Vinse una borsa di studio ed entrò al Campus per poter studiare quello che realmente voleva, iniziò a lavorare anche lì e nei weekend andava a trovare la madre come da promessa che si erano fatti.

Molti si sarebbero chiesti perché non decidesse di tagliarla dalla sua vita, adesso che era indipendente, perché non la odiasse dopo tutto quello che gli aveva fatto passare, dopo tutta la paura che gli aveva fatto provare. Perché non la odio? Se l'era chiesto anche Isaac e la risposta gli piombò lì in mezzo agli occhi come un pop up. Io non voglio odiarla.

Odiare qualcuno è come odiare se stessi. Chi fa del male, non fa altro che soffrire e questo basta come punizione. Odiare è bruciarsi le budella per qualcuno che non merita la tua sofferenza. Questo era quello che pensava Isaac. Lei aveva sofferto, così come aveva sofferto suo figlio e sarebbe finita lì.

Non era stato corretto sfogarsi su di lui e di questo ne avevano già ampiamente parlato, ma adesso si stava impegnando per essere migliore di quanto non fu prima. Isaac apprezzava questi suoi sforzi e glielo ripeteva in continuazione, fiero di poter vedere del colore sulle sue guance che non fosse portato dall'alcol e di poter sentire battute uscire dalle sue labbra accompagnate da grosse risate. Felice, di vederla come tanti anni prima. Voleva il meglio per lei.

Due delicati rintocchi sulla spalla lo riportarono al momento reale e il tondo viso di Denise gli illuminò lo sguardo per alcuni istanti. La musica smise di importargli.

«Cosa fai qui?», le chiese con un accenno di sorriso mentre si toglieva le cuffie per poter sentire la sua risposta.

«Lunedì devo andare ai controlli. - gli spiegò dandosi due colpetti sul petto con l'indice - Di solito mi porta Tyson in macchina, ma questa volta no.

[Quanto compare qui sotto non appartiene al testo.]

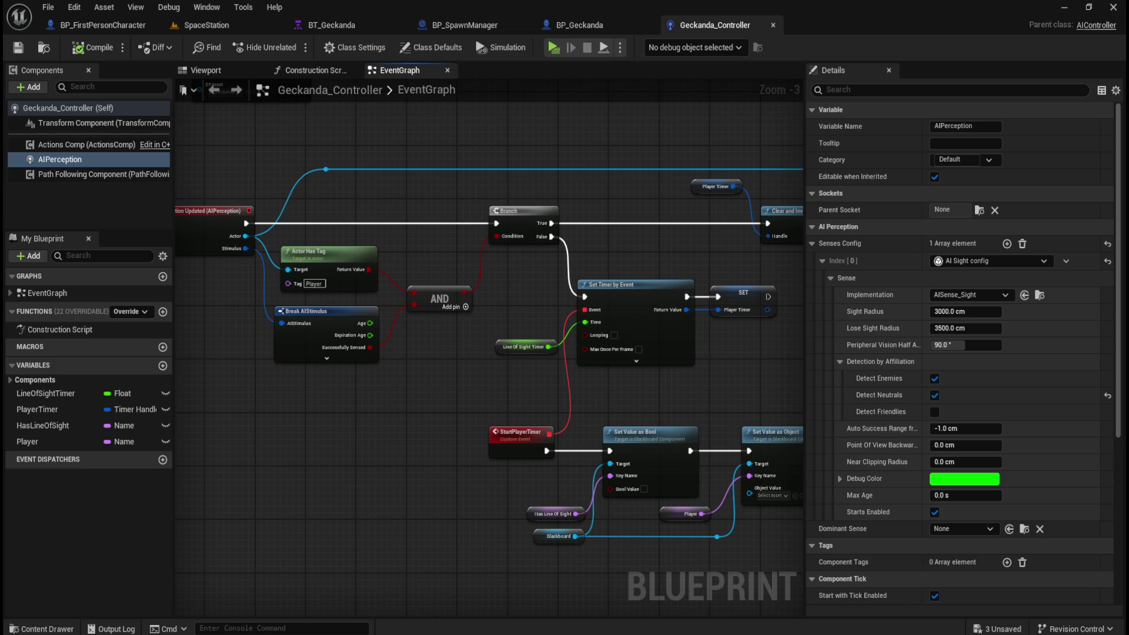
{"action": "left_click_drag", "start_coordinate": [352, 441], "coordinate": [591, 504]}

Quindi volevo vedere la strada con il pullman per non perdermi.», sorrise imbarazzata, lanciando un'occhiata all'angolo dal quale avrebbe dovuto spuntare l'autobus.

Isaac si stupì di quell'organizzazione così fuori dal suo modo di essere, ma sorrise notando il nervosismo a colorarle la voce.

«Ti accompagno io lunedì.», le disse, guardando quel suo sorriso agitato.

«Oh, te l'ha chiesto Tyson non è vero? Si sente così in colpa. - sospirò e poi tornò a guardarlo - Non preoccuparti non devi farlo per forza, posso farcela.», annuì come se stesse rassicurando se stessa invece che il ragazzo.

«Vengo con te, lunedì.», ripeté Isaac guardandola negli occhi, senza variare né il tono della voce né l'intensità dello sguardo. Stava semplicemente constatando un fatto.